WHAT IS NEEDED: Without any pictures, copy the records below once more, exactly as they are.
[[ RECORDS SHOWN open ]]
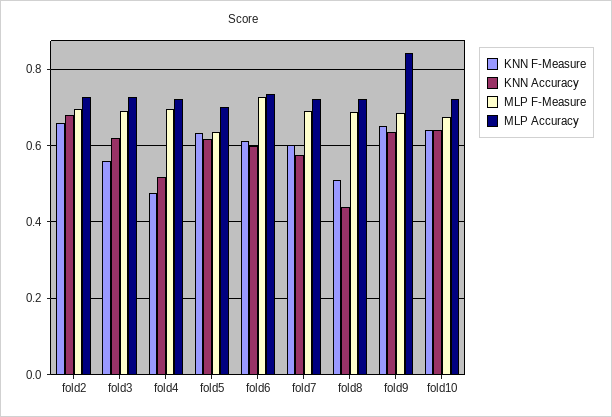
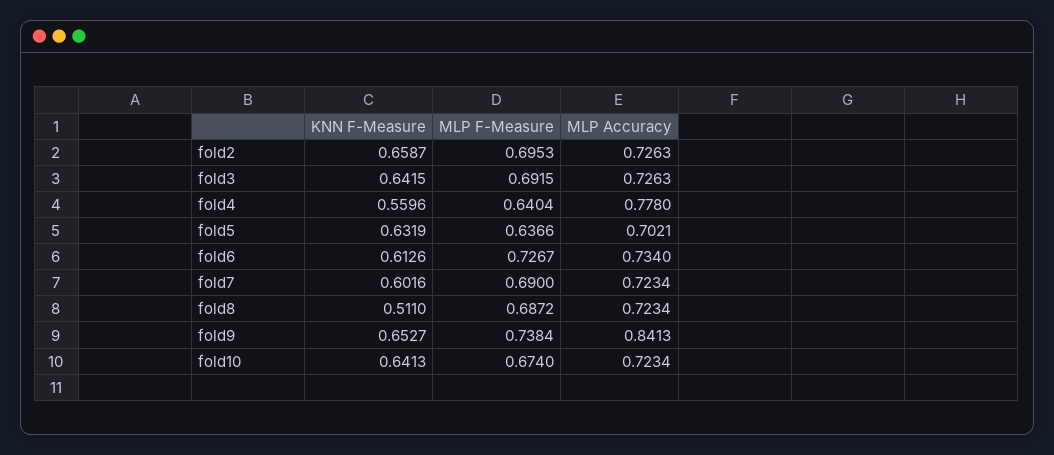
  {
    "KNN F-Measure": {
      "fold2": 0.6587,
-     "fold3": 0.56,
+     "fold3": 0.6415,
-     "fold4": 0.48,
+     "fold4": 0.5596,
      "fold5": 0.6319,
      "fold6": 0.6126,
      "fold7": 0.6016,
      "fold8": 0.511,
      "fold9": 0.6527,
      "fold10": 0.6413
    },
-   "KNN Accuracy": {
-     "fold2": 0.68,
-     "fold3": 0.62,
-     "fold4": 0.52,
-     "fold5": 0.62,
-     "fold6": 0.6,
-     "fold7": 0.58,
-     "fold8": 0.44,
-     "fold9": 0.64,
-     "fold10": 0.64
-   },
    "MLP F-Measure": {
      "fold2": 0.6953,
      "fold3": 0.6915,
-     "fold4": 0.7,
+     "fold4": 0.6404,
      "fold5": 0.6366,
      "fold6": 0.7267,
      "fold7": 0.69,
      "fold8": 0.6872,
-     "fold9": 0.68,
+     "fold9": 0.7384,
      "fold10": 0.674
    },
    "MLP Accuracy": {
      "fold2": 0.7263,
      "fold3": 0.7263,
-     "fold4": 0.72,
+     "fold4": 0.778,
      "fold5": 0.7021,
      "fold6": 0.734,
      "fold7": 0.7234,
      "fold8": 0.7234,
      "fold9": 0.8413,
      "fold10": 0.7234
    }
  }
[[ RECORDS SHOWN closed ]]
WRITTEN RESPONSE:
  {
    "KNN F-Measure": {
      "fold2": 0.6587,
-     "fold3": 0.56,
+     "fold3": 0.6415,
-     "fold4": 0.48,
+     "fold4": 0.5596,
      "fold5": 0.6319,
      "fold6": 0.6126,
      "fold7": 0.6016,
      "fold8": 0.511,
      "fold9": 0.6527,
      "fold10": 0.6413
    },
-   "KNN Accuracy": {
-     "fold2": 0.68,
-     "fold3": 0.62,
-     "fold4": 0.52,
-     "fold5": 0.62,
-     "fold6": 0.6,
-     "fold7": 0.58,
-     "fold8": 0.44,
-     "fold9": 0.64,
-     "fold10": 0.64
-   },
    "MLP F-Measure": {
      "fold2": 0.6953,
      "fold3": 0.6915,
-     "fold4": 0.7,
+     "fold4": 0.6404,
      "fold5": 0.6366,
      "fold6": 0.7267,
      "fold7": 0.69,
      "fold8": 0.6872,
-     "fold9": 0.68,
+     "fold9": 0.7384,
      "fold10": 0.674
    },
    "MLP Accuracy": {
      "fold2": 0.7263,
      "fold3": 0.7263,
-     "fold4": 0.72,
+     "fold4": 0.778,
      "fold5": 0.7021,
      "fold6": 0.734,
      "fold7": 0.7234,
      "fold8": 0.7234,
      "fold9": 0.8413,
      "fold10": 0.7234
    }
  }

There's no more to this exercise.